Nükhet Duru hayattır. Pop müziğimiz tabii ki onunla başlamadı. Ama onunla uçtu, uçmaya devam etmekte.
Artık erkekler düşünsün
Güzel Kokuyorum/Burcu Tatlıses/Lila (Beş üzerinden üç yıldız)
Sıradışı şarkı sözleri ile tanıdığımız Burcu Tatlıses yorumcu olarak karşımızda. ‘Güzel Kokuyorum’ albümü, sistemin kendisine biçtiği ev içi, dört duvar arası rolünü elinin tersiyle iten kadın(lar)ın hikâyesi aslında. Bağımsızlığı uğruna her şeyi yapabileceğini ilan eden bir başroldeki kadın var albümdeki her şarkının orta yerinde. Emre Aksu’nun şarkısı ‘Sarmaşık Sabrım’ işi eksiksizce özetliyor: “Evde kaldım ben, aşksızım tümden, sarmaşık sabrım, nem kapar senden.” Karınlarından sıpayı, sırtlarından sopayı eksik etmek istemeyenler düşünsün artık; hiçbir şeyi eski usul halledemeyeceklerini düşünmeye başlasalar iyi olur.
Usta işi bir albüm
Silk Moon/Derya Türkan-Renaud Garcia Fons/M&MT (Beş üzerinden dört yıldız)
Kemençenin bilirkişilerinden (ve bir zaman İncesaz’ın da kadrosunda yer almış) Derya Türkan, arayışa giren, farklı bir şey yapmak isteyen her müzisyen, grup ve şarkıcının, birlikte çalışmak için can attığı bir isim.

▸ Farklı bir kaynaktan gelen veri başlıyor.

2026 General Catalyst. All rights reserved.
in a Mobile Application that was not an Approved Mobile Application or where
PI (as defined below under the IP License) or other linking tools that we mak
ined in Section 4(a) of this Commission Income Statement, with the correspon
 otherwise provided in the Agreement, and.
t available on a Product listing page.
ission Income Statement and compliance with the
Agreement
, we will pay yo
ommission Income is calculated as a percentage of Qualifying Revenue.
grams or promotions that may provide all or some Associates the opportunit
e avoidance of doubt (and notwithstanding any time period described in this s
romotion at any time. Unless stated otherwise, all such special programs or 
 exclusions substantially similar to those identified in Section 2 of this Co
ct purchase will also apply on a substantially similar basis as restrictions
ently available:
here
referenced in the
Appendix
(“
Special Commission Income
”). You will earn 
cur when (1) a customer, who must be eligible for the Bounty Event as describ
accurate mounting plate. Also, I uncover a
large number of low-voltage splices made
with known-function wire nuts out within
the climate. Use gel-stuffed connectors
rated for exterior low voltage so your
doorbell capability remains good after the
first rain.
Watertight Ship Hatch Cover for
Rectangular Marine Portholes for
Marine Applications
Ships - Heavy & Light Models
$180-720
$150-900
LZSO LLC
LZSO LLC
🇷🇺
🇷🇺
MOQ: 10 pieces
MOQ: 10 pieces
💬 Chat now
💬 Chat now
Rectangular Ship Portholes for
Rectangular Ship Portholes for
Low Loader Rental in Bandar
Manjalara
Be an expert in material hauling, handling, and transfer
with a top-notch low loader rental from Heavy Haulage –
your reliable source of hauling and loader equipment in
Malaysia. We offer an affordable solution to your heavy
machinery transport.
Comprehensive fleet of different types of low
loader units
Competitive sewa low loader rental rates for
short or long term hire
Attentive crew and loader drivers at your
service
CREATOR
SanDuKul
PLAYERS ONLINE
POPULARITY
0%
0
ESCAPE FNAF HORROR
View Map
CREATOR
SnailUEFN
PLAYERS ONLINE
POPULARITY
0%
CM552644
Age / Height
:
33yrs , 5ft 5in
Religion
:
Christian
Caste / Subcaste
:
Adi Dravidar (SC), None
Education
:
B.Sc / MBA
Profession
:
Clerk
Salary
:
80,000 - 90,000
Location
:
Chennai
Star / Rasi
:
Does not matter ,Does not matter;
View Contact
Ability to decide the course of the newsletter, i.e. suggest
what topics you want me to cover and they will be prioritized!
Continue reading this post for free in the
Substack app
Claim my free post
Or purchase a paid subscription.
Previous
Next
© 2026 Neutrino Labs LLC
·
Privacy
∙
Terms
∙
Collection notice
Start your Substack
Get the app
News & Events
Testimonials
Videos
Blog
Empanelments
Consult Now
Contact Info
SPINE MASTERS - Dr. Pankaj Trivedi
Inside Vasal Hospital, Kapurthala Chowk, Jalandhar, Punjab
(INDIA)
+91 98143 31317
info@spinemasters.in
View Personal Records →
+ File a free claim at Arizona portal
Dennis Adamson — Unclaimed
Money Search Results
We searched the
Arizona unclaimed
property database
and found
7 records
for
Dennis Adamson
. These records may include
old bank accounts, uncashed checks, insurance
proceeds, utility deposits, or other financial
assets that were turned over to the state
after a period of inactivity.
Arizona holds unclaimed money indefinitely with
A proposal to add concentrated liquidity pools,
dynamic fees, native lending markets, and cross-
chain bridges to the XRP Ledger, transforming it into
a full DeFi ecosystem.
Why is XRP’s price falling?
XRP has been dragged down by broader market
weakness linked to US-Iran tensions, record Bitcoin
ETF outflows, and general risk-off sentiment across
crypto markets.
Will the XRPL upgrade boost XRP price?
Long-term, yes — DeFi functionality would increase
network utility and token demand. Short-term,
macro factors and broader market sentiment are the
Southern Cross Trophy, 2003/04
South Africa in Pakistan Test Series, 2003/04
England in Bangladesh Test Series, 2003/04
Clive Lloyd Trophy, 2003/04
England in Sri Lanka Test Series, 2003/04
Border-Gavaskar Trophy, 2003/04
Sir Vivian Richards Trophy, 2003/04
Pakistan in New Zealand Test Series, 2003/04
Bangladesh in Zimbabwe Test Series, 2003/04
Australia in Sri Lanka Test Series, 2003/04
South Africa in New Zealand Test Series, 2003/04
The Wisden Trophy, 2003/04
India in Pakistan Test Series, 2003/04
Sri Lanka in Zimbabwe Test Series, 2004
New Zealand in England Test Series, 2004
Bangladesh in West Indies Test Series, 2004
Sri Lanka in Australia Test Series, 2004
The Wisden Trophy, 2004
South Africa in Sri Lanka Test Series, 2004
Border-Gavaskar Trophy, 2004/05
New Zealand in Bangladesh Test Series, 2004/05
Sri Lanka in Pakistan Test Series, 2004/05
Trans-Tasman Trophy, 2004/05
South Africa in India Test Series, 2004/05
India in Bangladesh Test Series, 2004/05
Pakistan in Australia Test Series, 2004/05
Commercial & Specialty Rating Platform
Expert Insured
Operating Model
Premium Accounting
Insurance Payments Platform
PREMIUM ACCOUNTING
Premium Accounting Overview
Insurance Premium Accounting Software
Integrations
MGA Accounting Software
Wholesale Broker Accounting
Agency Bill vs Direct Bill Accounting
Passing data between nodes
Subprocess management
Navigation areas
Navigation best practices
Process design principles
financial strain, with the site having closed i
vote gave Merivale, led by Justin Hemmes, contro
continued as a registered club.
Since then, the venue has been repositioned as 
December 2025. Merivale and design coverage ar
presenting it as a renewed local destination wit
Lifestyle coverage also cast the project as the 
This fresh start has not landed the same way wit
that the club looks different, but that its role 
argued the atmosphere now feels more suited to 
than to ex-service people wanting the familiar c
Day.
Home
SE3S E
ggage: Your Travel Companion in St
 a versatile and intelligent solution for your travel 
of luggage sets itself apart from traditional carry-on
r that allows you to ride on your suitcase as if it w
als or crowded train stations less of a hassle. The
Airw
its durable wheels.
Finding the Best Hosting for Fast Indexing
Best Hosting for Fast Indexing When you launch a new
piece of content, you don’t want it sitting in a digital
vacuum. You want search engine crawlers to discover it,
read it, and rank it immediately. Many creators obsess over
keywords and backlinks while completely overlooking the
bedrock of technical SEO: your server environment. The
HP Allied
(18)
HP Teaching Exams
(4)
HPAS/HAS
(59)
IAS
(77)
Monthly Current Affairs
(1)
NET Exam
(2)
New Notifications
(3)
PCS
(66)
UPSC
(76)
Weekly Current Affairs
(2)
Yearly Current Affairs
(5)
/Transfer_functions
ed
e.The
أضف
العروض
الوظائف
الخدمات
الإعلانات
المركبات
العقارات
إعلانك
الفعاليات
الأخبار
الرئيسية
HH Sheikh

Doğrusu naz da yapmıyor ve içinde yer almanın gurur vesilesi olacağı her projeye azami katkıda bulunuyor. İspanyol müzisyen Renaud Garcia Fons ile 10 yıl kadar önceki karşılaşmaları, ‘Silk Moon’ adlı yeni bir albüm de getirdi. İki müzisyenin bestelerinden oluşan albüm, Türkiye ve İspanya’nın yollarını, yaratılan yepyeni bir ülkede kesiştirmiş. Ancak üstatların altından kalkabileceği cinsten.
Not defterimden yapraklar
* Emsalsiz Bulutsuzluk Özlemi, yarın akşam İzmir Hayal Kahvesi’nde.
* Sağlam bir işbirliği projesi olan Psychedelic Harmony, yarın akşam The Mekan’da.
* Muazzez Abacı, Bülent Ersoy ve İnci Çayırlı aynı sahnede; yarın akşam Bostancı Gösteri Merkezi’nde.
* Gelmiş/geçmiş en iyi grubumuz MFÖ, 17 Nisan Cuma, Bostancı Gösteri Merkezi’nde.
* ‘Aşkın N Hali’ne hazırlık babında, gelmiş geçmiş en güzel Türkçe pop albümü ‘Bir Nefes Gibi’yi çevirmek lazım birkaç tur.